== OBJECTIVE ==
List each line of the entries below that contains the string "adrenal".

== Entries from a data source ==
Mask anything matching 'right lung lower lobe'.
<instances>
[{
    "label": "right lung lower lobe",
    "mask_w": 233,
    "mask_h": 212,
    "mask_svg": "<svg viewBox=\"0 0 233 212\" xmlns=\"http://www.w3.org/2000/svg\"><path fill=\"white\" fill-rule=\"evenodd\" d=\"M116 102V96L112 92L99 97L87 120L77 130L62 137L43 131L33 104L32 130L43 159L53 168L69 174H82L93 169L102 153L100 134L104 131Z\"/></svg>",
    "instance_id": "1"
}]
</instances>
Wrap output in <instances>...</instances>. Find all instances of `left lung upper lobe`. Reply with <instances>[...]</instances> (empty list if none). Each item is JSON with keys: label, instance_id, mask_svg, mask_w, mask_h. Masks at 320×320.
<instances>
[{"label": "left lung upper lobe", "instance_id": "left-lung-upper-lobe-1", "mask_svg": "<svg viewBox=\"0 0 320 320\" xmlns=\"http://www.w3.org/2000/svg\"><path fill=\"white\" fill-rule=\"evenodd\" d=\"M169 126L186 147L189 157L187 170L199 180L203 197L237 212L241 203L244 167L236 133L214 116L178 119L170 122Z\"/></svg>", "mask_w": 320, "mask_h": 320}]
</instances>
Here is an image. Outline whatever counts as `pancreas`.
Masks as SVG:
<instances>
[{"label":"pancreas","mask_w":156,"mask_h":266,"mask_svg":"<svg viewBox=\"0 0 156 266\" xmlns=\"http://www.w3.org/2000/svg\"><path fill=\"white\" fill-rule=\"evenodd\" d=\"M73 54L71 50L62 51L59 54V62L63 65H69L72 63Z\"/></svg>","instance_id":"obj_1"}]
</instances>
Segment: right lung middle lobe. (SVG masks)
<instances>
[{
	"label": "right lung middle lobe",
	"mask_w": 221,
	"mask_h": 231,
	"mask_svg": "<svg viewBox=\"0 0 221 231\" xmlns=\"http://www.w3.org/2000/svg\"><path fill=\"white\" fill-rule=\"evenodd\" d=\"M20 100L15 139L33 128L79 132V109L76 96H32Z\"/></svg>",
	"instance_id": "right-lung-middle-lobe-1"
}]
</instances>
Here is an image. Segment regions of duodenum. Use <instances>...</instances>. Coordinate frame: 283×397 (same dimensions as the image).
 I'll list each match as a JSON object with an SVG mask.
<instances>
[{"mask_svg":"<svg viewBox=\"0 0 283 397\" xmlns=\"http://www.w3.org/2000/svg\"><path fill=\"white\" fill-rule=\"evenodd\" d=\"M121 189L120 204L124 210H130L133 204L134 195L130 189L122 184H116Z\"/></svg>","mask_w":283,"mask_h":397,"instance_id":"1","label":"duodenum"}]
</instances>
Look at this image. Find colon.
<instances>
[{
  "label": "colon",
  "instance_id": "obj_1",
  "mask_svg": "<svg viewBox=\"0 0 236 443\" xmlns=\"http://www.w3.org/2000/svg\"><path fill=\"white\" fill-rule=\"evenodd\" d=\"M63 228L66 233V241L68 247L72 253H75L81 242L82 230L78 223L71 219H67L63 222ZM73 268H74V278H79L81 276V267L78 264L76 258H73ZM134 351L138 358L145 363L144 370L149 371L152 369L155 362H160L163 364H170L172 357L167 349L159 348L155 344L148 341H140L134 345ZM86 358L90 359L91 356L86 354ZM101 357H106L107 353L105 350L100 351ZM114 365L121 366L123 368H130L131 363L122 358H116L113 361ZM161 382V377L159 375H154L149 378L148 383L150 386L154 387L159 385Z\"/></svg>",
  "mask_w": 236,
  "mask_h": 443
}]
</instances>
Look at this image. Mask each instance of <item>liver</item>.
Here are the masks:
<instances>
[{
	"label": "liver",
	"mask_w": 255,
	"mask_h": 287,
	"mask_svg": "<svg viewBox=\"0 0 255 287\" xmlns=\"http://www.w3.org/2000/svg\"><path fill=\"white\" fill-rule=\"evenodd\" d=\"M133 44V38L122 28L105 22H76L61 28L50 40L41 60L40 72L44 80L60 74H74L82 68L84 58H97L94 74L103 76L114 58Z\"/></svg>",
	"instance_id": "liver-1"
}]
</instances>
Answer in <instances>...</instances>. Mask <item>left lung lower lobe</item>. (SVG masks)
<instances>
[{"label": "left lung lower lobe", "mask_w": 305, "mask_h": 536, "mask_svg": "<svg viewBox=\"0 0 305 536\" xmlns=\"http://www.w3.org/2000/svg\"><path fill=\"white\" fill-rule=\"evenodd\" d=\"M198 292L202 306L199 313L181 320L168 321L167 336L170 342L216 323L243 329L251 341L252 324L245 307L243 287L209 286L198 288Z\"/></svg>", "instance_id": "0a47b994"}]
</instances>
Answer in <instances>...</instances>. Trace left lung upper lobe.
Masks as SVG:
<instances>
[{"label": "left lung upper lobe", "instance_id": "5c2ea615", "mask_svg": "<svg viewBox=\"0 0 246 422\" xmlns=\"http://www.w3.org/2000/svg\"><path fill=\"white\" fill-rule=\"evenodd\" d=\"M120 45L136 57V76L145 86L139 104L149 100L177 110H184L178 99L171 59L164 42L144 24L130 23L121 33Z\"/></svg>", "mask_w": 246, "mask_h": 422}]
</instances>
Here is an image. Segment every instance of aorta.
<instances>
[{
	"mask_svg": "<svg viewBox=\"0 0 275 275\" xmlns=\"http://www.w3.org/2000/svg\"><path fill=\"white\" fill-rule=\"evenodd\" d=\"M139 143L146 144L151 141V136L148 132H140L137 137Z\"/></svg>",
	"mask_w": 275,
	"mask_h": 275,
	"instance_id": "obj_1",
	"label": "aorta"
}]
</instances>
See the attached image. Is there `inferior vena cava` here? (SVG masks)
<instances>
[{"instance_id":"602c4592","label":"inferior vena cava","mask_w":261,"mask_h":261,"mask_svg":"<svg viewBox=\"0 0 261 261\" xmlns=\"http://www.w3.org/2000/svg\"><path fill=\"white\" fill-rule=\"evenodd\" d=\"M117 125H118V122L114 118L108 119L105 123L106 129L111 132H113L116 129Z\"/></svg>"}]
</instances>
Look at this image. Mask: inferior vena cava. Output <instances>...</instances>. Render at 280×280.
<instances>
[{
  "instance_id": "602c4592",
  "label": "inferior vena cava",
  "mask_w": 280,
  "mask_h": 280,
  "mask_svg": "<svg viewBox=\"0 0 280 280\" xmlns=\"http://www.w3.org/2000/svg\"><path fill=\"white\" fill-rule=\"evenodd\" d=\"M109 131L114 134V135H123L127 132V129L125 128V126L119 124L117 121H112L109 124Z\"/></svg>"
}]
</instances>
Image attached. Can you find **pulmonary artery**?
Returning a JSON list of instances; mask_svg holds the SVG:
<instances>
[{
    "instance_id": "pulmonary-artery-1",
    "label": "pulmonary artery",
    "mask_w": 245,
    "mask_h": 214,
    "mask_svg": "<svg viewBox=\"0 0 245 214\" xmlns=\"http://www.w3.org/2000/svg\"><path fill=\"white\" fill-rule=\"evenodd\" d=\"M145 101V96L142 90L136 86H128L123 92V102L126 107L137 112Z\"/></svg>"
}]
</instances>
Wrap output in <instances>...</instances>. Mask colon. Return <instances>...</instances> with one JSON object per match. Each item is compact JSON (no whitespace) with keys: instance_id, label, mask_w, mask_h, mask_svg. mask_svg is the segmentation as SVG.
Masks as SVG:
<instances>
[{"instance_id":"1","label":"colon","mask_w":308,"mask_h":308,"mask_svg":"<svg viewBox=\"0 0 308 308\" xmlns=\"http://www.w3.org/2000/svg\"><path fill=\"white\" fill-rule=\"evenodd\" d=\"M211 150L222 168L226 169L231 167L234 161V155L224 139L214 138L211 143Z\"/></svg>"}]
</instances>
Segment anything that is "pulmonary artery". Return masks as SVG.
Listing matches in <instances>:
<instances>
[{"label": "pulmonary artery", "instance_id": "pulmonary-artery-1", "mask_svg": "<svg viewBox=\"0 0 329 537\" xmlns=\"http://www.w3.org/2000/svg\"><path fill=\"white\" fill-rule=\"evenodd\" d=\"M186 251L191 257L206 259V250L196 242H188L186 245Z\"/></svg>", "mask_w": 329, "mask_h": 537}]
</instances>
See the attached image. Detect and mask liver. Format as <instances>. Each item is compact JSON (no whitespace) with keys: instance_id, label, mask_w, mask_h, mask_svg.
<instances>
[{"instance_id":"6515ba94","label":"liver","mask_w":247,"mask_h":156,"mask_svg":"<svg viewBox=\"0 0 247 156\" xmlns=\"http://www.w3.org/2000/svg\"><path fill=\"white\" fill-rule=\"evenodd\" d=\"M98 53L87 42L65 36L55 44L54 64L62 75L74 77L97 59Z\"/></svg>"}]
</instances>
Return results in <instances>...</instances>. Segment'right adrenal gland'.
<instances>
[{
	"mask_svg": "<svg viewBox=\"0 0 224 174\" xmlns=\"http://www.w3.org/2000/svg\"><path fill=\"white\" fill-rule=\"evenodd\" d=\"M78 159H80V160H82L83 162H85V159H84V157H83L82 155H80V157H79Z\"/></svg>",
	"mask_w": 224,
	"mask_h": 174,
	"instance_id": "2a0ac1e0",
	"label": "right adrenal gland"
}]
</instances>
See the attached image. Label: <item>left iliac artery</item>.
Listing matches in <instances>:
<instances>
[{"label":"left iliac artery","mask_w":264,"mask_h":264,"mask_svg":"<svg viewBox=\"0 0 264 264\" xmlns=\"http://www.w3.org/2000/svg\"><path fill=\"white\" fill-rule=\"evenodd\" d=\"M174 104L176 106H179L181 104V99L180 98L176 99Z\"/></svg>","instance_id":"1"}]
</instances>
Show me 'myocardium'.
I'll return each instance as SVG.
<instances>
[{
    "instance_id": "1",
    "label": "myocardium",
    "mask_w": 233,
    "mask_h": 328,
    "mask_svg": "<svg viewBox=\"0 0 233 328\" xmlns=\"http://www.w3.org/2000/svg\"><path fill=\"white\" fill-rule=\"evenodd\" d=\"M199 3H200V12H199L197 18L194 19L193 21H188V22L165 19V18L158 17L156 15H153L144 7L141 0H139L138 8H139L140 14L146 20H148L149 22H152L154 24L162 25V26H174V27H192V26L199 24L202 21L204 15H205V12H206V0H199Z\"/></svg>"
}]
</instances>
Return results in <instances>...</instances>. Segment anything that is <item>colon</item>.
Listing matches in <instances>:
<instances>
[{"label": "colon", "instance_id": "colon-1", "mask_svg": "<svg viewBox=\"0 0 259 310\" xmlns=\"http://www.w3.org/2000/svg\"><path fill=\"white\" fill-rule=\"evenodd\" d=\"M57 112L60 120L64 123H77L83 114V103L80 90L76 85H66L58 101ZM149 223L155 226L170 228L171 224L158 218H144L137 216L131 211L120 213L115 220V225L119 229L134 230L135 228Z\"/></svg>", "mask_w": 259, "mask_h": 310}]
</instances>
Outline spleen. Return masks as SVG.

== RESULT BELOW ==
Return results in <instances>...</instances>. Segment'right adrenal gland'.
	"label": "right adrenal gland"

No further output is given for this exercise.